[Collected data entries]
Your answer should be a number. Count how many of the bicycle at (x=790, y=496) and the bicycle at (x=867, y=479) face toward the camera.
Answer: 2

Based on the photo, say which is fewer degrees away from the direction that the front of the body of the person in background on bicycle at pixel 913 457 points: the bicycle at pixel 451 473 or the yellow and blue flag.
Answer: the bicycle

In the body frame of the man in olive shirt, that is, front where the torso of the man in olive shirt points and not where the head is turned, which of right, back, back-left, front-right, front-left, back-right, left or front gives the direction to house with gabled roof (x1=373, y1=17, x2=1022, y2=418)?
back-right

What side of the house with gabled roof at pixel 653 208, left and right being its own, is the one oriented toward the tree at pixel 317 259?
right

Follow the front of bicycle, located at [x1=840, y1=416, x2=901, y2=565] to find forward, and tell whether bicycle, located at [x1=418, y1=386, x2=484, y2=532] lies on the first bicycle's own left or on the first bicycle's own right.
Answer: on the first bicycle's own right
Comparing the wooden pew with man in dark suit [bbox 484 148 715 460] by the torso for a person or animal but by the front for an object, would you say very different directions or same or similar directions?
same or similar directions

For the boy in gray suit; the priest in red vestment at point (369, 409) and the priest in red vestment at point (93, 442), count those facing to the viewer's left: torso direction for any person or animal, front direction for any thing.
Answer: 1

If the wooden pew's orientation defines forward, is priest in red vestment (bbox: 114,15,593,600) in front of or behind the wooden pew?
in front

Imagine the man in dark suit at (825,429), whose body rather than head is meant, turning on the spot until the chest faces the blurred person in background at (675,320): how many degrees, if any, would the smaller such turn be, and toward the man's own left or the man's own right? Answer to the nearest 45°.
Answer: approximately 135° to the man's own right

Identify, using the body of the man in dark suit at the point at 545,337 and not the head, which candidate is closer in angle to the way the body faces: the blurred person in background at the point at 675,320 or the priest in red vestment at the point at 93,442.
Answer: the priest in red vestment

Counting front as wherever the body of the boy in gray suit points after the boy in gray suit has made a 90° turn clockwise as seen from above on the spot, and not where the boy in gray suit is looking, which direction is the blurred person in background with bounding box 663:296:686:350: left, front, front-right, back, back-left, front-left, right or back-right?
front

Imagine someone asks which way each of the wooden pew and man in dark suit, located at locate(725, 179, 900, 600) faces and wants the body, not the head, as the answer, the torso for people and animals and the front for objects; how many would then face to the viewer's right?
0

What to work on: Return each line of the records above exactly as it reads.

Answer for this exercise:
Your answer should be a number. Count how many of the bicycle at (x=790, y=496) and the bicycle at (x=867, y=479) face toward the camera.
Answer: 2

Based on the photo, say which is fewer degrees away from the direction that the front of the body of the person in background on bicycle at pixel 913 457 points: the bicycle at pixel 451 473 or the yellow and blue flag.
Answer: the bicycle

In the body frame of the man in olive shirt, that is, front where the torso of the man in olive shirt points and not where the head is turned, which of right, back, back-left, front-right, front-left, back-right, left or front gives the direction to house with gabled roof (x1=373, y1=17, x2=1022, y2=418)?
back-right

What side of the house with gabled roof at pixel 653 208, left and right being its own, is the one oriented toward the tree at pixel 317 259?
right

Follow the front of bicycle, located at [x1=840, y1=416, x2=901, y2=565] to find forward, and tell whether bicycle, located at [x1=418, y1=386, x2=484, y2=532] lies on the first bicycle's own left or on the first bicycle's own right.
Answer: on the first bicycle's own right
Comparing the wooden pew with man in dark suit [bbox 484 148 715 460] by the torso for a person or animal but by the front for an object, would you say very different directions or same or similar directions?
same or similar directions

For the boy in gray suit; the priest in red vestment at point (369, 409) and the priest in red vestment at point (93, 442), count those facing to the viewer's left: torso direction for any person or animal, front direction for any thing.
Answer: 1

If the wooden pew's orientation defines forward, is priest in red vestment (bbox: 114,15,593,600) in front of or behind the wooden pew?
in front

Imagine the man in dark suit at (825,429), whose body rather than head is meant, turning on the spot until the chest faces the blurred person in background at (675,320): how many degrees, if any, would the smaller such turn be, and toward the man's own left or the man's own right? Answer to the nearest 45°.
Answer: approximately 135° to the man's own right

Identify, using the body of the man in dark suit at the point at 545,337 and not the head, which candidate is closer in angle to the way the body faces: the blurred person in background at the point at 675,320 or the priest in red vestment at the point at 93,442.
Answer: the priest in red vestment

Counting front as wherever the body of the boy in gray suit points after the boy in gray suit has made a 90° turn clockwise as seen from above on the spot, and not where the boy in gray suit is looking, which direction is the blurred person in background with bounding box 663:296:686:350: left, front, front-right, back, back-left, front-left, right or back-right?
front

Imagine someone asks which way each of the wooden pew and man in dark suit, located at locate(725, 179, 900, 600) faces and wants the body, not the head, as the answer, the torso for people and animals and the front for objects; how many would then face to the viewer's right?
0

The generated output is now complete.